Videos by American Songwriter
Supersuckers
Suck It
(Acetate)
Rating: 3.5 out of 5 stars
This 30th anniversary album from Tucson, Arizona’s irrepressible punk-country rock and rollers the Supersuckers nearly never happened. That’s because singer/songwriter/bassist/frontman Eddie Spaghetti was diagnosed with throat cancer in 2015 and spent six months being tube fed in recovery. Even for the tougher than nails Spaghetti, that was a scary setback.
But he and his band return just in time for their three decade anniversary tour supporting a new album that’s everything you would expect from these journeymen sinewy rockers. It won’t take long to realize that his medical impediments haven’t mellowed Spaghetti and company. Nope, tunes like the cranky “Breaking My Balls,” the pummeling “What’s Up With This MF Thing,” and the ’70s Bowie/Mott the Hoople glam rocking “Parking Lot” prove the band is as tight, strutting and swaggering as ever.
There aren’t many acts with the kind of wry, tongue-in-cheek humor to name an earlier compilation How The Supersuckers Became The Greatest Rock And Roll Band In The World (especially one who has covered the Stones), and no others that have backed both Willie Nelson and Steve Earle. Here they tackle a cover of ZZ Top’s “Beer Drinkers And Hell Raisers,” a tune that fits both their rowdy sound and booze, broads and blowtorch approach to life.
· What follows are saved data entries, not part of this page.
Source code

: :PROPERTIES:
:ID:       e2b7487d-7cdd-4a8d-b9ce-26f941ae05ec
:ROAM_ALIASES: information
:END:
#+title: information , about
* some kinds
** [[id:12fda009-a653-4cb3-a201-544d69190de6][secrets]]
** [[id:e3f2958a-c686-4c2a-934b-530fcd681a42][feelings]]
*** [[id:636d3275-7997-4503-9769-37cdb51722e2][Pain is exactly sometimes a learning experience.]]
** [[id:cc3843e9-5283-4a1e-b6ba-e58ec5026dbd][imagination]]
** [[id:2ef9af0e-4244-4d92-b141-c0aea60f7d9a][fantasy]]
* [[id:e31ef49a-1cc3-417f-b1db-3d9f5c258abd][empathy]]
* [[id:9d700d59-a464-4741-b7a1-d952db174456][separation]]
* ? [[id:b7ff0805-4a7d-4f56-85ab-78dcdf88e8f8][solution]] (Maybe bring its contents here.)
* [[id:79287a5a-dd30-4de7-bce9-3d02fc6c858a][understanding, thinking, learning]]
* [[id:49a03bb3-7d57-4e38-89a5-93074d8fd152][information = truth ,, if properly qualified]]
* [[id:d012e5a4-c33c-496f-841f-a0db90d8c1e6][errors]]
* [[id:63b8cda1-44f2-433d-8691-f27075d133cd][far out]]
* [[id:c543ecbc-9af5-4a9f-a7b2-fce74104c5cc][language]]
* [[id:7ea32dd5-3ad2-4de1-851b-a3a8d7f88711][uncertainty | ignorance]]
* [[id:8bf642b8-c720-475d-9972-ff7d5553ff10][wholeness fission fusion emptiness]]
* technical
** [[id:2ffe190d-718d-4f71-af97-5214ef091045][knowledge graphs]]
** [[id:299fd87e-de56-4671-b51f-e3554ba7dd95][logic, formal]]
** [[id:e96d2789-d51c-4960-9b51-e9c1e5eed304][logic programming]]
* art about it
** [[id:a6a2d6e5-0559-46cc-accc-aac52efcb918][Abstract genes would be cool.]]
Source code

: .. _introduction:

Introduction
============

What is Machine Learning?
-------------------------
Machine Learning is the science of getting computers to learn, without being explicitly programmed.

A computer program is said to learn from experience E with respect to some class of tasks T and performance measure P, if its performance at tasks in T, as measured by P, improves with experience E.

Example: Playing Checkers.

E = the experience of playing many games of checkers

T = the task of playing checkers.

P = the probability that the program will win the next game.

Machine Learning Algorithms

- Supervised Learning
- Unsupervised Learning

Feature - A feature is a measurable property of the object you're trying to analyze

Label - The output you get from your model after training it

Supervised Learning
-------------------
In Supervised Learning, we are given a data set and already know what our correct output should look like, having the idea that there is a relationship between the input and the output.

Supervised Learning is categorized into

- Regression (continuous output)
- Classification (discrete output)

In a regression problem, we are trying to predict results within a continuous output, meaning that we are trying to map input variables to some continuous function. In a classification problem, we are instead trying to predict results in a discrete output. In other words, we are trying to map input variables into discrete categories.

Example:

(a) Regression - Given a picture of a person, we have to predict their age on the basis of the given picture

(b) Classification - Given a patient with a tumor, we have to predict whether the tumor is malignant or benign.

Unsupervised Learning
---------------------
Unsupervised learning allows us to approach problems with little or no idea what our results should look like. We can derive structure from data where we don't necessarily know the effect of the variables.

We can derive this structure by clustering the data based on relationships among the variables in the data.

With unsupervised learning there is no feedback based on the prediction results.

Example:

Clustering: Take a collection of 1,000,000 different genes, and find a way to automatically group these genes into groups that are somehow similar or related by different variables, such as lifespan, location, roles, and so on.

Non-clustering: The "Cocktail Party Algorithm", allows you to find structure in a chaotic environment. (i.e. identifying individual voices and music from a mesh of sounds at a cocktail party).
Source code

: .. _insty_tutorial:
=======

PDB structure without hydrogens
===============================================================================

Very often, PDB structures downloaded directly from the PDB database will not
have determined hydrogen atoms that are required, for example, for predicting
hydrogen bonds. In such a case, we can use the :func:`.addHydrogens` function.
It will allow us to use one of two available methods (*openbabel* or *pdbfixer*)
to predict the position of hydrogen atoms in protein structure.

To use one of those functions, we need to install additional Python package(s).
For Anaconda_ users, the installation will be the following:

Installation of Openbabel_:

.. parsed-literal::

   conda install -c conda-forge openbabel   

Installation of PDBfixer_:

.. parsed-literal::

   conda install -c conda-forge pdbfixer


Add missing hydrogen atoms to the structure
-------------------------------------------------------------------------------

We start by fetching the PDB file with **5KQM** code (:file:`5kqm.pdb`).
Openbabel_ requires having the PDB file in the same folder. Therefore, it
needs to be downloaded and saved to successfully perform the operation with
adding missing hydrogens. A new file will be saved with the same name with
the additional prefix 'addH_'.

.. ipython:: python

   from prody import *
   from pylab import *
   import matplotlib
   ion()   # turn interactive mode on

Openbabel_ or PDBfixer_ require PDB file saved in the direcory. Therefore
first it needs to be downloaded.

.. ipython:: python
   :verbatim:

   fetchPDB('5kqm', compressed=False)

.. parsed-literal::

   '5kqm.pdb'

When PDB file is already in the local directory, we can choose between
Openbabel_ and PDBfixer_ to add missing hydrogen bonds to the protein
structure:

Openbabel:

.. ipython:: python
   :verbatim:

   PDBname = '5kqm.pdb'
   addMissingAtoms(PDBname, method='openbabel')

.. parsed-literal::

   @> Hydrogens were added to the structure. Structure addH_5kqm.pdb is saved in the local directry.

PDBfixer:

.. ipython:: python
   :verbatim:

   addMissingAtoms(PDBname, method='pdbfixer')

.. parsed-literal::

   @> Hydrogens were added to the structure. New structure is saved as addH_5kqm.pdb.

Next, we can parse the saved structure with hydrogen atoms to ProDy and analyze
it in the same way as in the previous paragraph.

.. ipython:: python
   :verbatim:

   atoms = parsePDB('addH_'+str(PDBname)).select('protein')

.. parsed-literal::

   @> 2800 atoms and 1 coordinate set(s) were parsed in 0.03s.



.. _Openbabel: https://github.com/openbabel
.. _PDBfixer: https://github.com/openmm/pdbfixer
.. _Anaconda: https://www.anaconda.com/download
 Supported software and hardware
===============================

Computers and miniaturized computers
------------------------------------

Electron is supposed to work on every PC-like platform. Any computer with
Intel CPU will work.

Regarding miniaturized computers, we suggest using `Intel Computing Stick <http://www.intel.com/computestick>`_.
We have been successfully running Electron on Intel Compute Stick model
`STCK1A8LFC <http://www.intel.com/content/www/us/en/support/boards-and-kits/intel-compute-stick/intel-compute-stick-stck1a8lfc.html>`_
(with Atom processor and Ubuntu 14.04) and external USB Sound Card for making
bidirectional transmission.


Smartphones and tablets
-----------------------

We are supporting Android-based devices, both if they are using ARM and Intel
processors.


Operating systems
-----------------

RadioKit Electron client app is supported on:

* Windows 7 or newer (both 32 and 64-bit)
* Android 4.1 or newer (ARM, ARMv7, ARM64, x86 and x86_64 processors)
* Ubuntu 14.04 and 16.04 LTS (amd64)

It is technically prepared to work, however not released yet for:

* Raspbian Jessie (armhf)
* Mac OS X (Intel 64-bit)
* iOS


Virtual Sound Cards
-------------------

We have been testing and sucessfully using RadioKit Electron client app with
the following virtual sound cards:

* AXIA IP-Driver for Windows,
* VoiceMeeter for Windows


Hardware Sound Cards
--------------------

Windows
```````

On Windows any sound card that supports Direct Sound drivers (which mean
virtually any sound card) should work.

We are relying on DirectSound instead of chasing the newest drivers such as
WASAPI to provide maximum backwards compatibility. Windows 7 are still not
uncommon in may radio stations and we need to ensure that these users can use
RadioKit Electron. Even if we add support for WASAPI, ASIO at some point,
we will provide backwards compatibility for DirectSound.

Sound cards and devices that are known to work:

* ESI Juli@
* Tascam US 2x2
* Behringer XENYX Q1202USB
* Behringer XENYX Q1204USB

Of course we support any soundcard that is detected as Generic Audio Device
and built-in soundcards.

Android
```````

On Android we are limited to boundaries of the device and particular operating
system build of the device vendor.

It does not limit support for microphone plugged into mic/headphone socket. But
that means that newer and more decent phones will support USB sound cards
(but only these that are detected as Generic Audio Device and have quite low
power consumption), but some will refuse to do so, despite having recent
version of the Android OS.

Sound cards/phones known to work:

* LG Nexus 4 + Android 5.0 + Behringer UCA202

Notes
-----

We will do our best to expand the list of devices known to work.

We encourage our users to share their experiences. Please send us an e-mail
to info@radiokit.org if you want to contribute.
Things slow down for a brief respite on the relatively dreamy “The Worst Thing Ever” and the strummy Earle-influenced roots of “Cold Wet Wind,” but that doesn’t last long. The following tune is a pummeling Stooges-like rocker that celebrates self-sexual gratification with a chorus of, “I’m going to choke myself and masturbate ‘til I die.” It’s just waiting to be sung along to by a crowd of beer drenched dudes in one of the dozens of punk clubs the Supersuckers have been blowing the roof off for the past three decades. What else would you expect from an outfit that took their name from a pornographic novel?
Spaghetti’s in tough leathery voice, falling somewhere between Graham Parker and Lemmy; the band is as compelling when dropping the volume for a few tracks as they are on the flame throwing gas guzzlers that dominate this disc; and the songs are, if not classic, surely as potent and throat grabbing as anything the band has recorded on their 11 previous salvos.
In other words, it’s another solid Supersuckers album, proving that it’s going to take more than a bout of cancer to stop these guys from doing what they were put on this earth for—tearing down the house for insurgent country and raucous rock and rollers until the devil calls them home.